- Directions for this task -
List the three factors the dog grooming text below names for judging a grooming.

- Text shown -
————————

I think you should really be judging a grooming on three factors: how good does your dog look, did the price accurately reflect the quality of the work, and most importantly: how did your dog act when you picked him up. Our digs go home wagging their tails and never fearful. That's why I chose to work at this particular shop.

To the curly issue: I have never yet met a puppy that could not be fluff dried. If they're scared of the force dryer, turn it on low and give them some time to get used to it. Then switch to the stand dryer and a brush. It takes longer, but the dog will be fluffed. It's important to get a puppy (especially a poodle!) used to all the grooming procedures while they're young and impressionable. A full grown poodle that hates grooming is a nightmare indeed!

And talk to your groomer! My number one wish is that all my clients would talk to me honestly. I want to know how you feel about my grooming! I think this one would benefit from honest feedback instead of a disappearing act.


----------



## Birdie (Jun 28, 2009)

Oh wow he is kinda curly huh? That's how my poodle looks several days after bathing and drying. He shouldn't look like that the day coming home from the groomers, that's silly... And it certainly shouldn't have taken so long or cost so much, but you never know about time and circumstances, etc. 

I would just call her and ask her politely why she didn't brush/fluff dry him. Just ask why. They should be polite back and give you their explanation, and that should at least clear things up. I wouldn't try to be rude or accusatory, unless they start getting snarky with you.


----------



## Mister (Sep 10, 2008)

————————

[Collected data]
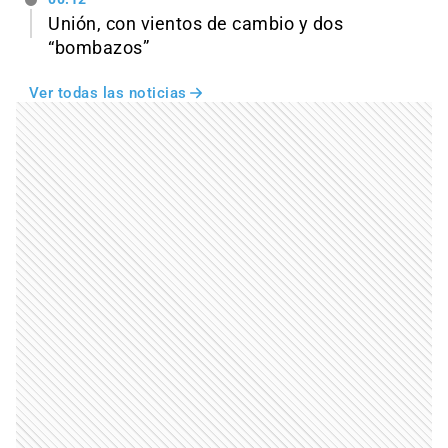
Unión, con vientos de cambio y dos
“bombazos”
Ver todas las noticias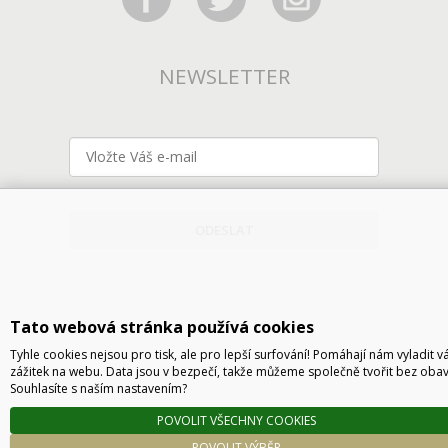
NEWSLETTER
ODESLAT
Tato webová stránka používá cookies
Tyhle cookies nejsou pro tisk, ale pro lepší surfování! Pomáhají nám vyladit v
zážitek na webu. Data jsou v bezpečí, takže můžeme společně tvořit bez obav
Souhlasíte s naším nastavením?
Technické řešení © 2026
CyberSoft s.r.o.
POVOLIT VŠECHNY COOKIES
Podle zákona o evidenci tržeb je prodávající povinen vystavit kupujícímu účtenku. Zároveň
POVOLIT VÝBĚR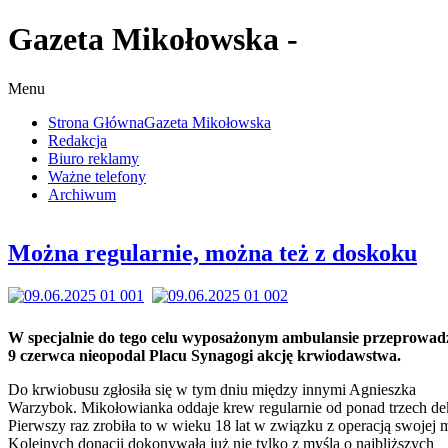
Gazeta Mikołowska -
Menu
Strona Główna
Gazeta Mikołowska
Redakcja
Biuro reklamy
Ważne telefony
Archiwum
Można regularnie, można też z doskoku
W specjalnie do tego celu wyposażonym ambulansie przeprowa
9 czerwca nieopodal Placu Synagogi akcję krwiodawstwa.
Do krwiobusu zgłosiła się w tym dniu między innymi Agnieszka
Warzybok. Mikołowianka oddaje krew regularnie od ponad trzech de
Pierwszy raz zrobiła to w wieku 18 lat w związku z operacją swojej
Kolejnych donacji dokonywała już nie tylko z myślą o najbliższych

————————

- Task result -
1. How good the dog looks
2. Whether the price accurately reflected the quality of the work
3. How the dog acted when picked up